Philanthropy giant Also, Van Epps said, “ Bill was committed to being a good corporate citizen and his generosity and philanthropy toward various causes is well documented. None made him more proud than the work he did to help found the local chapter of the mentoring organization of Big Brothers-Big Sisters, and he passed away peacefully knowing that his legacy will live on through the Franklin County chapter of that association.”

“Bill was probably one of the best philanthropists we’ve had in the area,” said longtime friend Robert Cohn of Greenfield, who said Sandri gave him his “very first lesson in economics” at age 9. when he told told a friend at their Camp Shelloy bus stop who’d asked to borrow a quarter that he’d lend him a dollar instead because as the lender, he’d “never forget the dollar.”

Cohn said Sandri took his father’s business to a whole different level. He used to say to me, ‘Well, we’re in the business of dirt, we own a lot of dirt.’ He was into all of it, and you know what? He knew exactly what was going on everywhere.”

He added that as a connoisseur of wines, world traveler and adventure who loved water-skiing, cooking and more, “He knew a lot about a lot of things.

“Bill was one of the most brilliant minds I’ve known in my career,” said Cohn, who served with him as a member of the Community Foundation of Western Massachusetts. “He was always smart, always funny, one of the best athletes, a phenomenal skier, racer, car driver...”

“When it came to philanthropy,” Cohn said, “Bill Sandri was a real visionary. He was the first person from Franklin County, I believe, to be part of the Community Foundation. He was totally dedicated to education, a tremendous giver to just about everything, personally and professionally. That kind of a loss is hard to make up. … This community would not be the same without the Sandris. Nobody knew a lot of what he did.”

Sandri and his family’s business helped the town establish its After Hours Teen Center by buying then-vacant Newton Street School from the town in 1986 and also was a longstanding supporter of Greenfield Community College, with the business each year underwriting GCC’s “Striving and Driving Scholarship Fund” golf tournament. It has also committed to a $50,000 contribution for the Sandri Science Studio at GCC.

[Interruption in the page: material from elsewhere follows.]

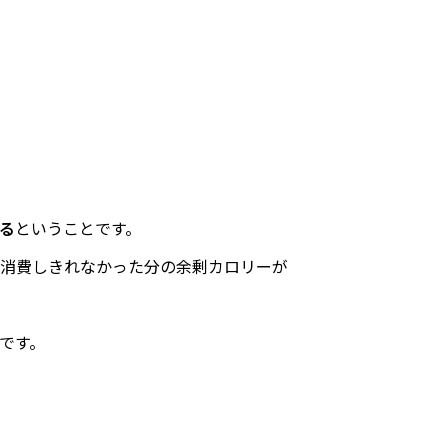
る
ということです。
消費しきれなかった分の余剰カロリーが
です。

But Sandri is best known cause in the community was Big Brothers-Big Sisters, stemming from a college experience in which his fraternity “adopted” a shoe-shine boy, according to Kay Johnson, that organization’s former executive director.

“He understood how important mentoring was, and that not every kid had the economic advantages he did,” she said. “He was our guardian angel, who helped organize annual golf tournaments that sustained the organization.”

Sandri, who also was elected to the Board of Big Brothers Big Sisters of America, was instrumental in setting up the local chapter’s mentoring program at his alma mater, Deerfield Academy, in 1980.

Said Big Brothers-Big Sisters board member Richard Colgan, “He’s always had a big heart for the kids in the community and especially disadvantaged kids, and he bent over backwards to help us out.”

In 2007, Sandri was awarded the inaugural Leadership in Philanthropy award by the Big Brothers Big Sisters of America.

Sandri also served on the board of trustees of Farren Medical Hospital from 1976 to 1984. He was a loyal patron of The Boy Scouts of America, and was named Philanthropist of Distinction for Franklin County by the National Society of Fund Raising Executives in 1997.

In 2006, Bill committed $100,000 to the Second Century Fundraising Campaign to support significant renovations and improvements to Baystate-Franklin Medical Center.